[PROMPT] In the listing below, take the stretch from the line containing "to do to reverse" through the line containing "iew of Hummingbird". Write those lines out again with "proposal" swapped for "plan" and every other part left as is.

[RECORD EXTRACTS]

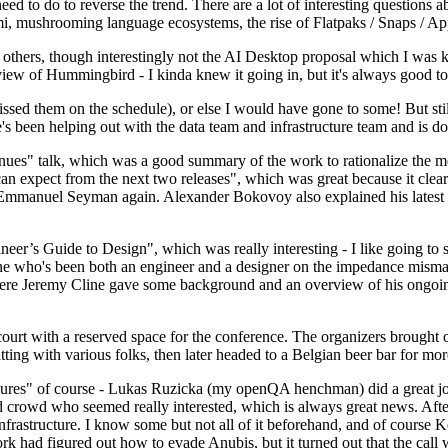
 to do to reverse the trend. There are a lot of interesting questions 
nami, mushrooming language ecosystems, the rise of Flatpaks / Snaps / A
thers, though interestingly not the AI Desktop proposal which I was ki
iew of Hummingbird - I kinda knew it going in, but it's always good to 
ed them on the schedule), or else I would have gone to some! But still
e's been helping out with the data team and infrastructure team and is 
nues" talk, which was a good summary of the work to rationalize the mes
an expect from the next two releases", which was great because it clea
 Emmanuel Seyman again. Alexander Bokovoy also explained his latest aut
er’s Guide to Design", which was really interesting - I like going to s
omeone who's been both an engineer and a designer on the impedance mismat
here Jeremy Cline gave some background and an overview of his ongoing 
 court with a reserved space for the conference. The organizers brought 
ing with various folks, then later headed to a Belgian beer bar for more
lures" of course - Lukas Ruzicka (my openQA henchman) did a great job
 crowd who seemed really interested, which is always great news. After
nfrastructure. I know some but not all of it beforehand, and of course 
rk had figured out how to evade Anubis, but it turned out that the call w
...
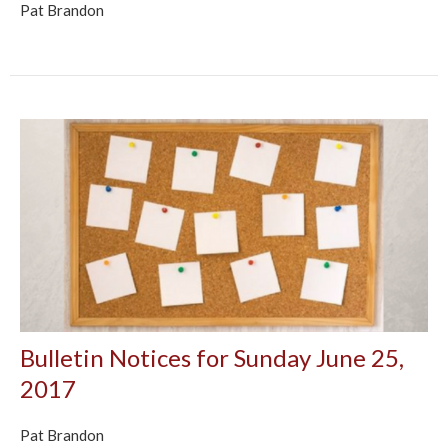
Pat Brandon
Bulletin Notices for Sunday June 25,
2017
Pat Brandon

[TASK RESULT]
 to do to reverse the trend. There are a lot of interesting questions 
nami, mushrooming language ecosystems, the rise of Flatpaks / Snaps / A
thers, though interestingly not the AI Desktop plan which I was ki
iew of Hummingbird - I kinda knew it going in, but it's always good to 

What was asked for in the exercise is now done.